Hacker News new | ask | show | jobs
by jdthedisciple 1036 days ago
Looks great, definitely bookmarked for the next time I'm gonna work w large csv files.

On a side note: Howcome MS failed so hard at solving this problem with Excel?

Considering it's old age and the budget behind it it would seem like Excel should be THE solution to anything to do with tabular data by now.

2 comments

>Considering it's old age and the budget behind it it would seem like Excel should be THE solution to anything to do with tabular data by now.

If they change anything about how the (very broken) way they handle CSV files in Excel, it will break so many things. So they dare not change it. In fact genes have been renamed because Excel is so broken but unlikely to change:

https://www.popularmechanics.com/technology/design/a33549357...

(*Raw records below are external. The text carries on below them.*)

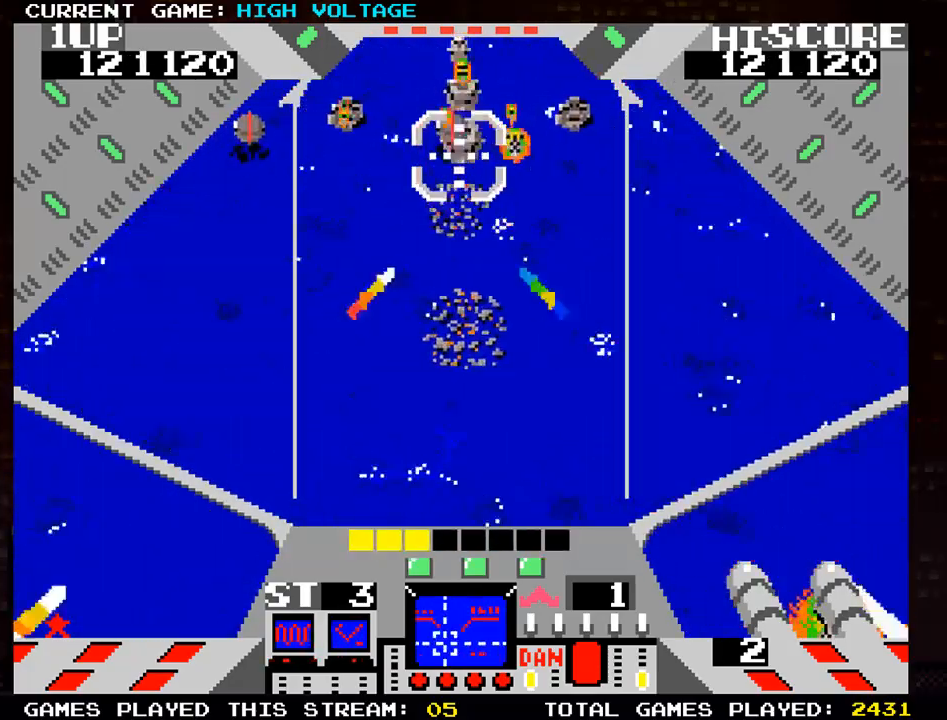
{"buttons": ["SQUARE"], "left_stick": "down-left", "events": [[83, "left_stick", "right"], [200, "left_stick", "down"], [300, "left_stick", "left"], [483, "left_stick", "down-left"]]}
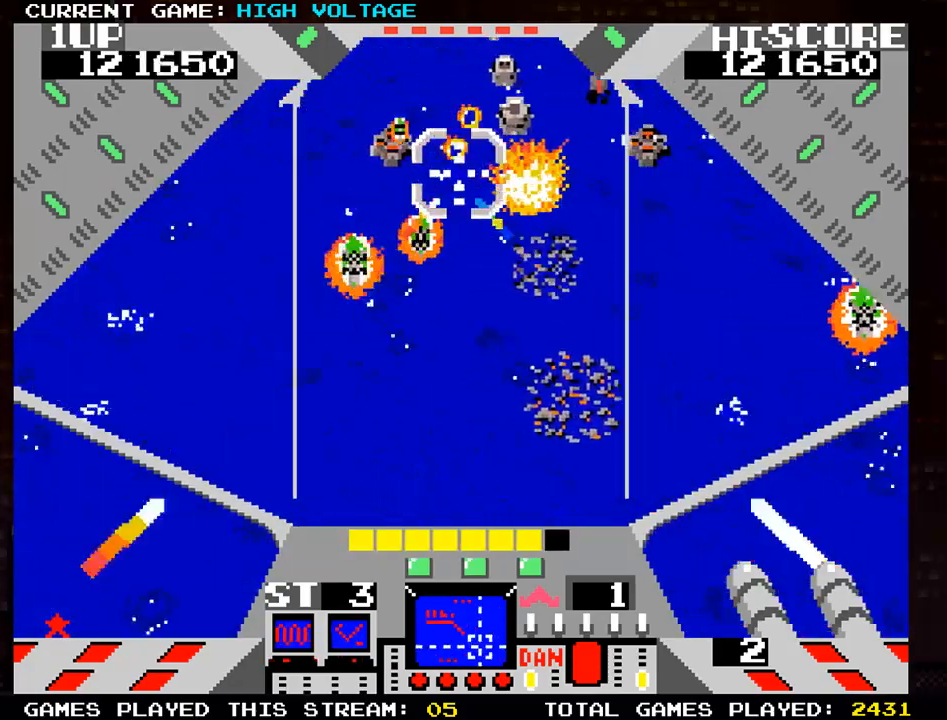
{"buttons": [], "left_stick": "up-right", "events": [[200, "left_stick", "down-right"], [217, "SQUARE", "up"], [267, "left_stick", "right"], [317, "SQUARE", "down"], [450, "left_stick", "up-right"], [500, "SQUARE", "up"]]}
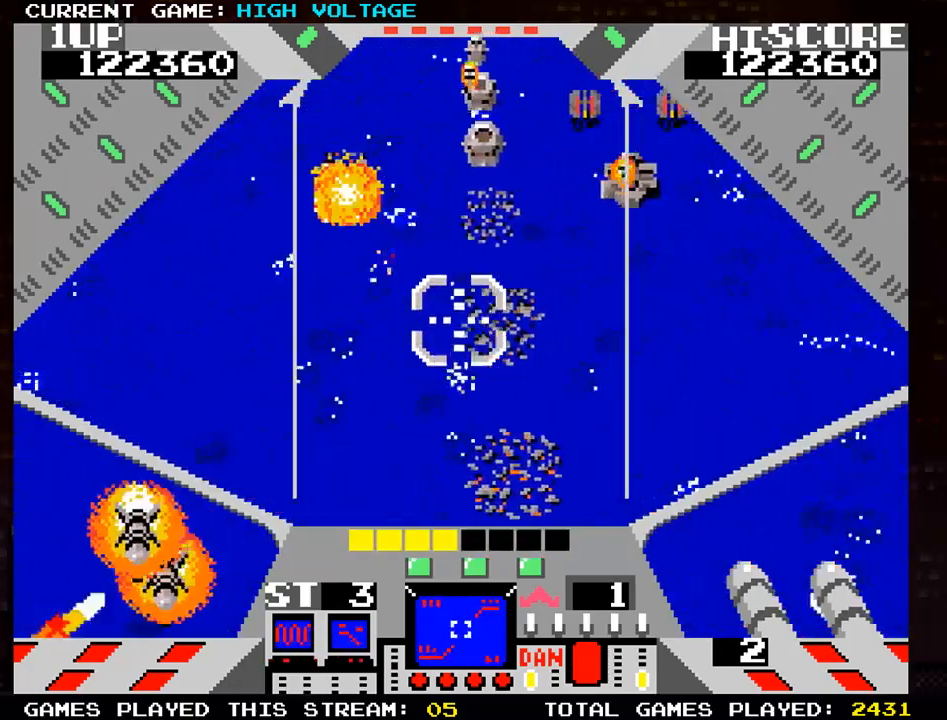
{"buttons": ["SQUARE"], "left_stick": "center", "events": [[200, "SQUARE", "down"], [233, "left_stick", "up-left"], [417, "left_stick", "center"]]}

Maybe there is no real need for supporting large CSV files? Typically large amounts of data will be stored in a database (in which case you can query with SQL), or you will be using large-data oriented file formats like parquet. Excel's CSV support is just good enough for 99% of the real world use cases.
Large CSV files do occur 'in the wild'. Whether they should or not is beside the point. Sometimes CSV is the only option to import or export data from ancient 'Enterprise' horror systems, purely because it was easy for the original developers to implement. Excel's CSV support has been demonstrated to not be fit for the purpose, as one of the other commenters here points out.

I'd not heard of parquet before today, but a cursory glance reveals it to be a stupid format. It's sold as 'smaller than csv', but size isn't the problem CSVs are solving. It's that with the CSV format it's trivial to output or read data. With Parquet it's not.

I'd imagine if you were storing data on a server it would be better to import it into a proper database rather than storing it as a file on something like S3. Even compressing a CSV file with gzip would reduce the file size similarly and in a more standardized way if that's what you really need to do.

You'd hope so, but the UK government used Excel to manage some COVID data which it then lost because there were too many rows (65k+) for the format to handle.